You won’t get many detractors when you say Jeep has been one of the 4×4 pioneers, offering some of the most impressive four-wheel-drive systems ever over more than 70 years. The all-new 2018 Jeep Wrangler offers unmatched off-road capability with all the the expected benefits of their 4×4 system.
Long-awaited and already receiving awards for design and engineering prowess, the Wrangler has a body-on-frame design, front and rear five-link suspension system, live axles, electronic lockers, and is one of the few midsize SUVs that offer a 6-speed manual transmission as an option.
Three trim levels are available for the four-door Wrangler, which accounts for more than 75% of all Wrangler sales in the U.S. Make your choice from a base Sport, mid-level Sahara, and the top-of-the-line Rubicon. Traditional two-door Wranglers come in Sport or Rubicon trim.
The Wrangler offers a choice of improved tops. The convertible top now is motorized and can be opened and closed with the touch of a button. A new system for the soft top eliminates zippers and enables quick folding and removal of panels. Two hard tops also are available.

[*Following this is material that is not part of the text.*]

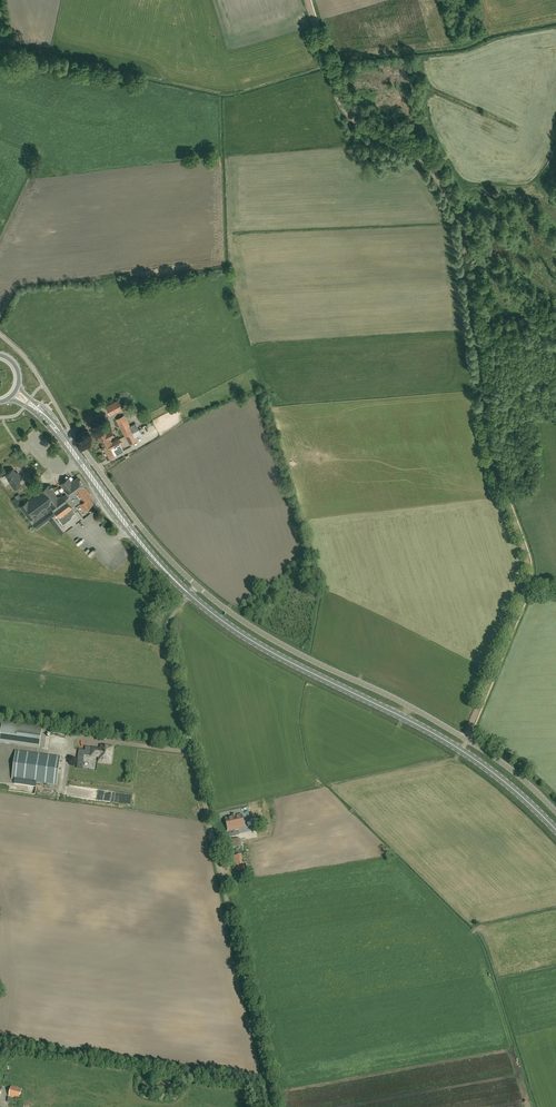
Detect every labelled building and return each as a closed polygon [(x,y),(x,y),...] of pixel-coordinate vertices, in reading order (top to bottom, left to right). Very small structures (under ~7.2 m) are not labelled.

You already expect Jeep to be capable on the trail, but what you don’t expect is for a Wrangler to exceed expectations on the pavement. Welcome to the all-new Wrangler.
Compromise often happens at the expense of desirable traits, but Jeep would have none of that in the development of the Wrangler. It is still as rugged and sure-footed off-road as any previous model. Drop the windshield, remove the doors, drop the top, expose your body to the elements, and be one with the Jeep experience.

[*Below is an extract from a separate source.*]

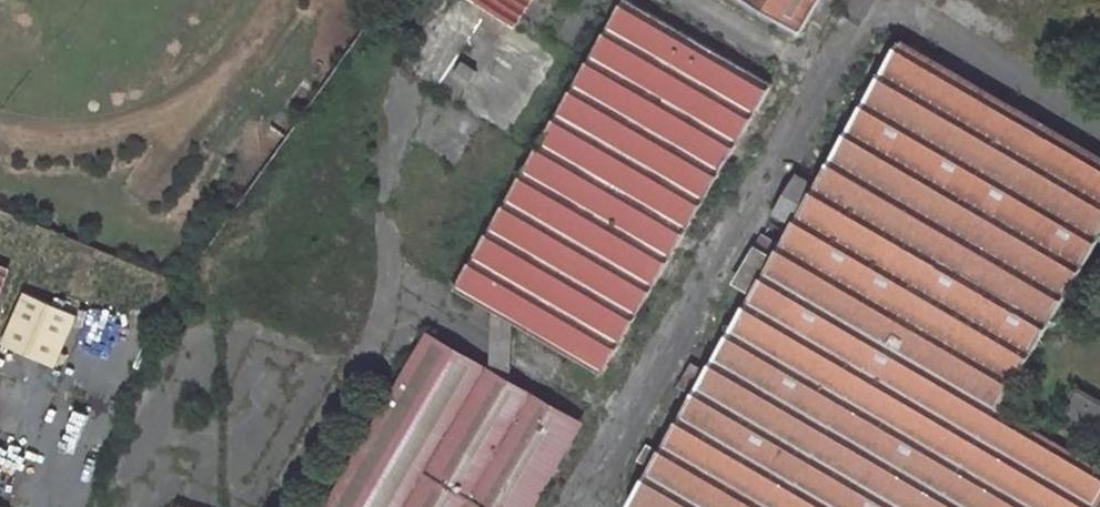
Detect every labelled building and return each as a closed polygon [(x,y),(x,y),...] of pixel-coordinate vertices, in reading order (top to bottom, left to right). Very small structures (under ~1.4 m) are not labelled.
[(631,0),(628,0),(457,292),(604,378),(776,85),(631,0)] [(467,4),(480,12),(488,0),(470,0),(467,4)] [(480,12),(511,33),(533,0),(488,0),(480,12)] [(803,36),(824,0),(742,0),(803,36)] [(903,42),(631,506),(632,506),(1099,506),(1099,470),(1000,410),(1099,242),(1099,159),(903,42)] [(0,269),(0,309),(14,275),(0,269)] [(448,350),(418,401),(458,425),(450,439),(391,404),(330,506),(528,506),(576,425),(448,350)] [(1078,391),(1063,417),(1099,439),(1099,404),(1078,391)]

The four-door Sahara I tested proved to be an impressive family hauler that handled well in traffic and, unlike previous models, easily tracks in a straight line, delivering long-distance comfort that can eliminate sore backs and bums.
Design changes are meant to be subtle, after all, you don’t want to mess with a good thing. Look for the slight bending of the seven-slot trapezoid grille, larger windows, and a steeper racking of the easy-fold windshield. Even with the windshield down, the new Wrangler now has a rearview mirror mounted on a crossbar.
Weight reduction promises better fuel economy and Wrangler steps up with aluminum doors, hood, fenders, and the windshield frame, along with a magnesium rear swing gate. New handles make the doors easier to remove and carry away.
Wrangler has two engines and two transmissions. A 285-horsepower, 3.6-liter V6 with 260 lb.-ft. of torque is standard, while a new 275-horsepower, 2.0-L turbo 4-cylinder with 295 lb.-ft. of torque. A 6-speed manual gearbox and optional 8-speed automatic transmission are smooth handling gearboxes that provide capability to handle everything you might run into.
My tester featured lumbar support on the driver’s seat, pushbutton starting, and an upgraded infotainment system with optional Apple CarPlay and Google Android Auto integration. I like the Jeep interface for touchscreens, I find them intuitive and easy to use.
Screens measure 7.0 or 8.4 inches, depending on the model.
While the back seat accommodates three adults with plenty of head and knee room, a floor hump makes it especially hard to get comfortable for any length ride.
My 2018 Jeep Wrangler Sahara four-door hardtop tester had a starting price of $38,540, an impressive number given the road manner it exhibited, the new tech offerings and the capability of the Jeep brand.